Major themes explored in these works include Stigma meted out on people who have contracted HIV/Aids.
In Mysterious Killer (2001) by Joseph Situma and The House of Doom (2004) by Wahome Mutahi, the contraction of HIV/AIDS spells doom for the victim.
In The Mysterious Killer, Rachael is denied a job at Wayneberg Associates while Mbela in The House of Doom is relieved of his duties at the Chronicle newspaper where he worked as a journalist.
Other writers like Professor Francis Imbuga have taken a different direction by crafting a life affirming narrative in his novel The Miracle of Remera; a simple, loaded story of the ravages of HIV/Aids particularly in Africa, where it has struck both rural and urban areas with the same vengeance.
In Miracle of Remera, Imbuga resists the mythic power of the temporal representation of AIDS, often by emphasising the possibilities available in the present time or by envisioning alternative features to the mortal end imposed by medical diagnosis.
Imbuga resists the temptation of making death as a result of HIV/AIDS a frightening and mysterious occurrence. He implores people not to just accept death from HIV/AIDS but should be challenged by it.
This paper in its Tuesday 18 issue reported that ‘stigma and discrimination against People Living with HIV/Aids (PLWAs), mainly among the youth, remains a stumbling block in the fight against the scourge’.
This comes after a new survey carried out countrywide, indicates that 60 percent of respondents were being stigmatised because of their sero-status.
By far the most dreaded sexually transmitted disease, the number of infections of HIV/AIDS has been falling slowly but surely. In Rwanda, a lot has been done to tackle the pandemic.
The prevalence rate is now about 3 percent, those infected have access to anti-retrovirals to live longer, and great effort has been put in reducing Mother to child transmission of HIV among the HIV infected pregnant women.
But if the survey results are to go by, technocrats at the National Aids Control Commission have reason to burn the midnight candle.
The Rwandan society is culturally secretive the reason why despite the success attained in reducing the HIV prevalence, stigma still lingers on.
In Uganda, early success in stemming the pandemic and the stigma that comes with it is largely attributed to acts of courage by public figures who openly spoke out about their HIV/status.
No one championed the fight against stigma more than the musician Philly Bogoley Lutaya (RIP). After realising that he was HIV-Positive, he went public about his status.
Through his music, he demonstrated the danger that HIV posed. He preached against stigma especially in his popular hit ‘Alone and Frightened’ in a line he says ‘today it’s me, tomorrow it’s someone else’.
Other high profile individuals like Rev Canon Gideon Byamugisha who in 1992 became the first religious leader in Africa to publicly announce that he was HIV positive inspired many to come out and speak about HIV and its consequences.

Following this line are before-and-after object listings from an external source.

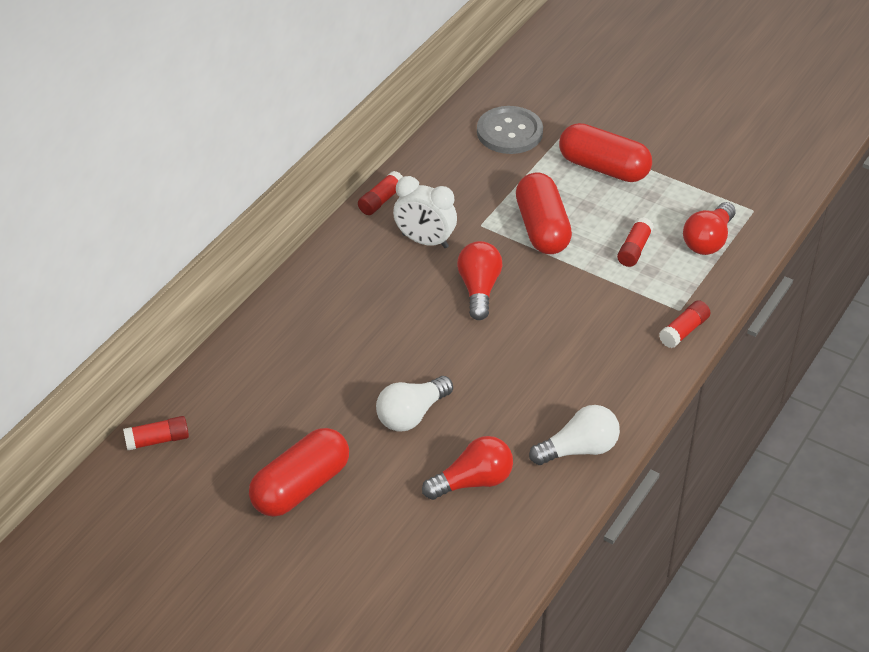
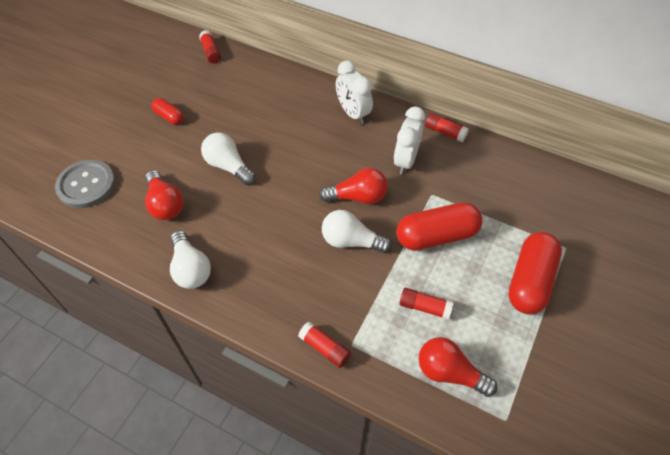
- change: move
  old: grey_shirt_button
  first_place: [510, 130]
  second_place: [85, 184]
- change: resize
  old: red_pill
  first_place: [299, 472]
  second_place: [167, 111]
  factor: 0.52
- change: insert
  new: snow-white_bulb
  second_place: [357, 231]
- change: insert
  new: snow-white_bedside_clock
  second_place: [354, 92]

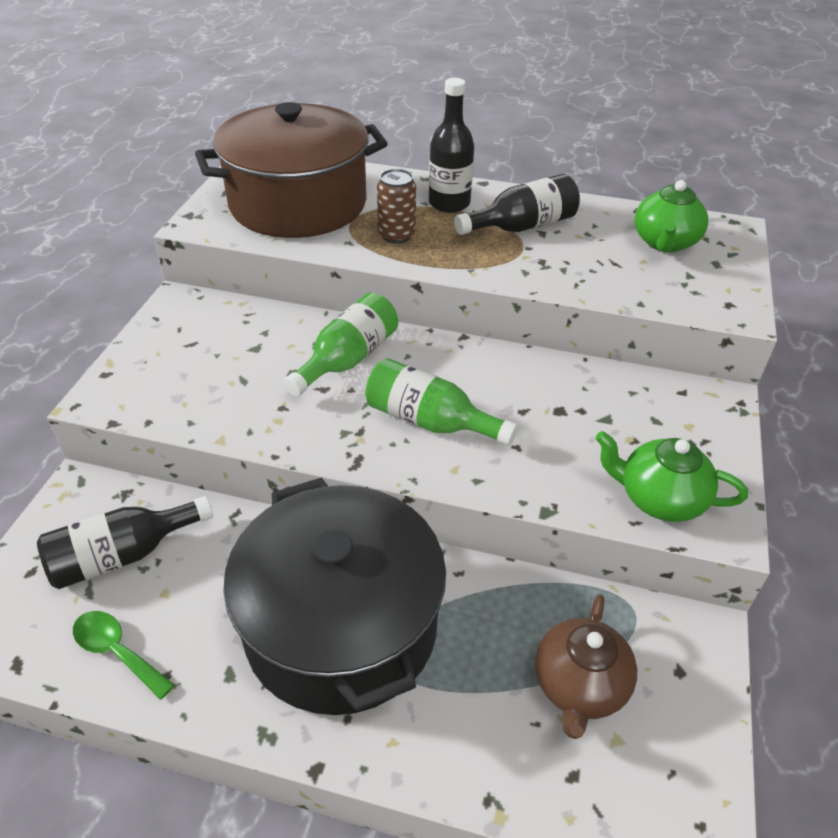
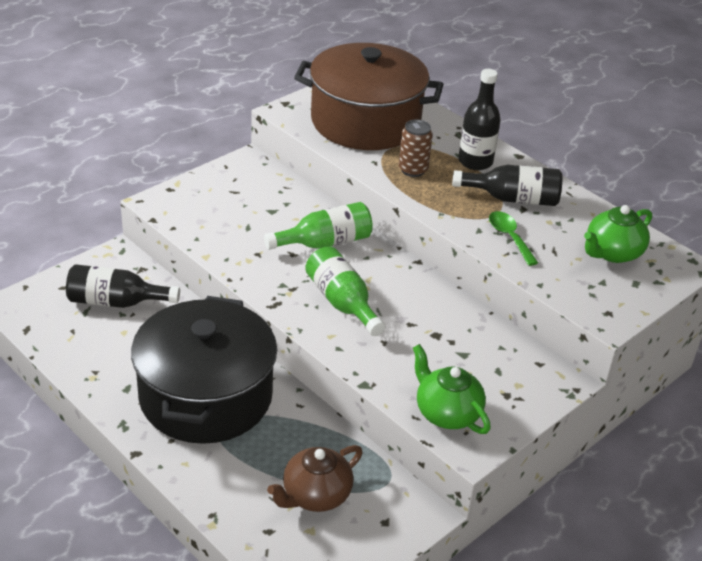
- change: move
  old: emerald_teaspoon
  first_place: [124, 655]
  second_place: [513, 238]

Theatre played a key role in changing peoples’ attitudes and in changing the apocalyptic narrative of HIV/Aids to great effect.

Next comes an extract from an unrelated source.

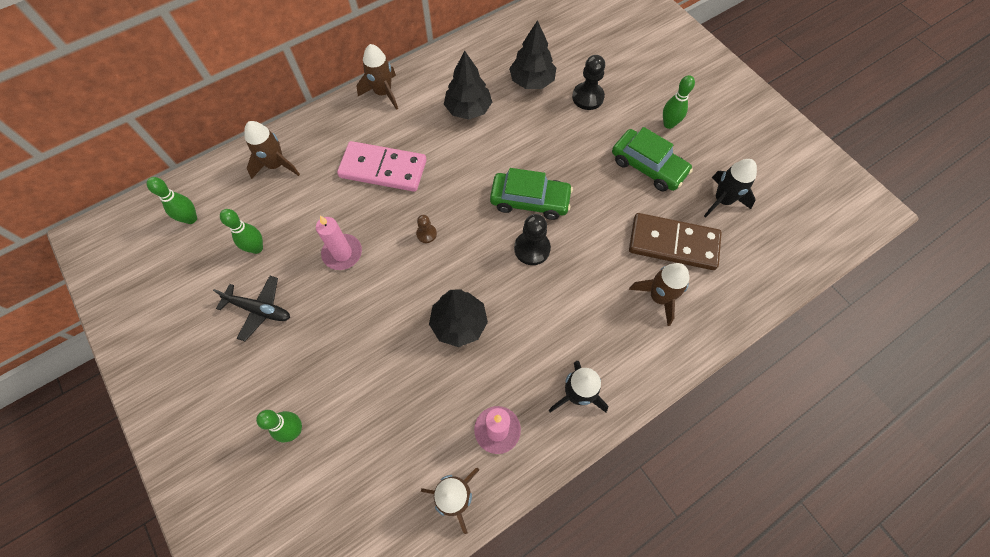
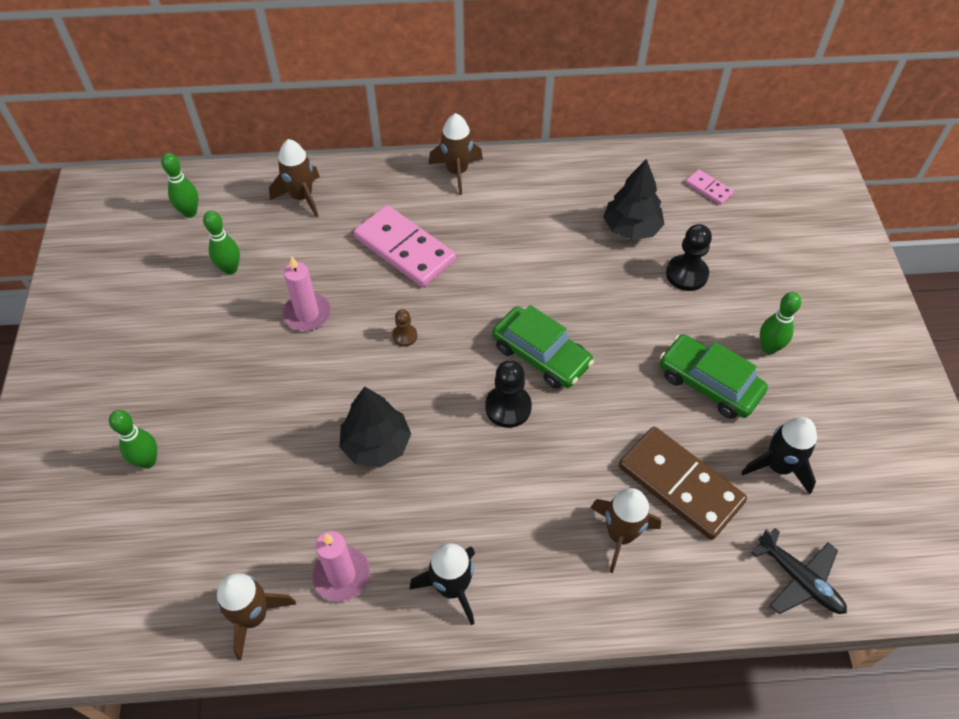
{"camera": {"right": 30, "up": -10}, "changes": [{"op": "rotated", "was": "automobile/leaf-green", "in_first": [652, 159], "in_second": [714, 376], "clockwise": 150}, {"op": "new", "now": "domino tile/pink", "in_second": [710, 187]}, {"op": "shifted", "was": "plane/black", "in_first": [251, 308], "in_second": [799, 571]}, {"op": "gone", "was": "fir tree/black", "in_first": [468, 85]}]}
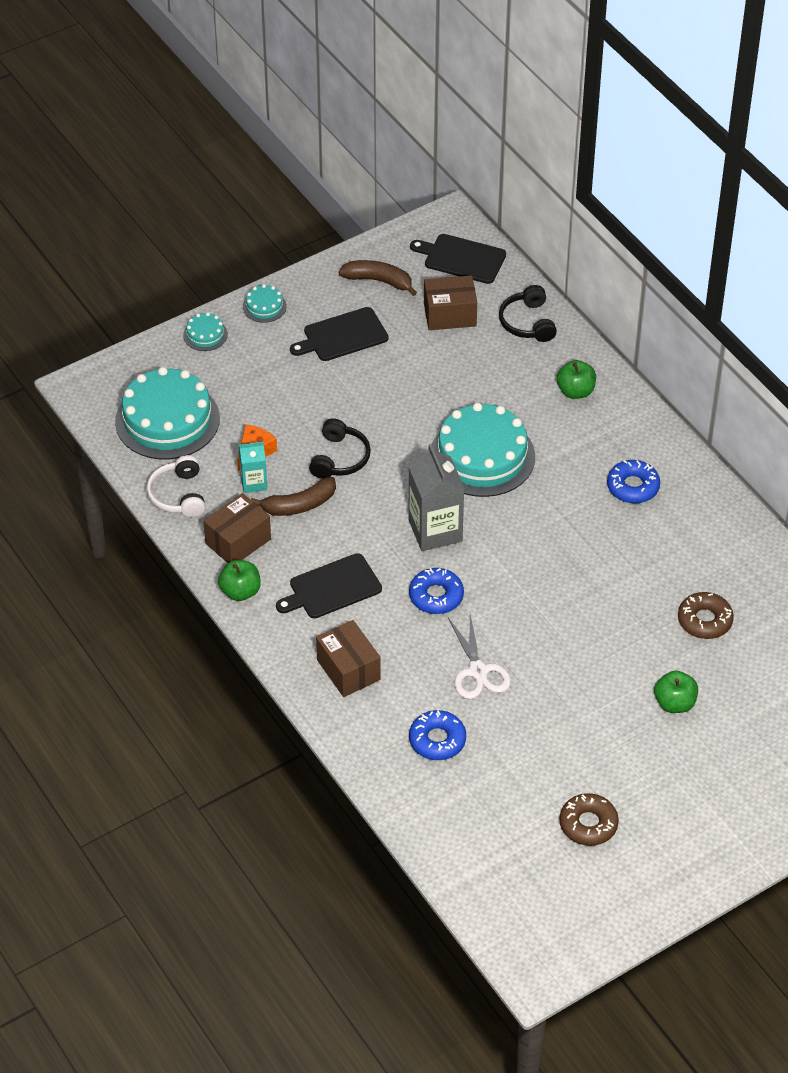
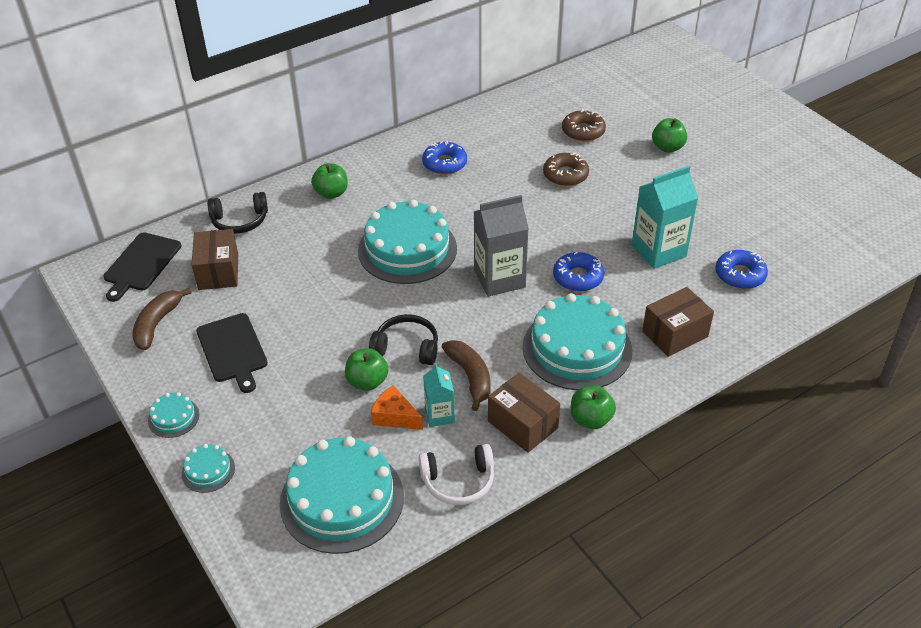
{"camera": {"right": -90, "up": -5}, "changes": [{"op": "new", "now": "apple fruit/leaf-green", "in_second": [367, 369]}, {"op": "swapped", "was": "bread board/black", "now": "gateau/teal", "in_first": [329, 585], "in_second": [577, 341]}, {"op": "shifted", "was": "glazed donut/dark brown", "in_first": [589, 819], "in_second": [566, 169]}, {"op": "swapped", "was": "shears/white", "now": "juice carton/teal", "in_first": [479, 657], "in_second": [665, 217]}]}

The social interpretation of HIV/Aids which is the main cause of stigma meted out on people living with Aids. A robust sensitisation campaign through radio, theatre and other arts needs to be instituted.
People should be encouraged to speak out about their condition. It is only by doing so that we will change the apocalyptic narrative that seeks to portray an AIDS diagnosis or even an HIV+ test result as a death sentence.
By so doing, we will do away with the stigma that has condemned PLWA’s to early deaths despite advancement in medical science that has made it possible for victims to live full productive lives.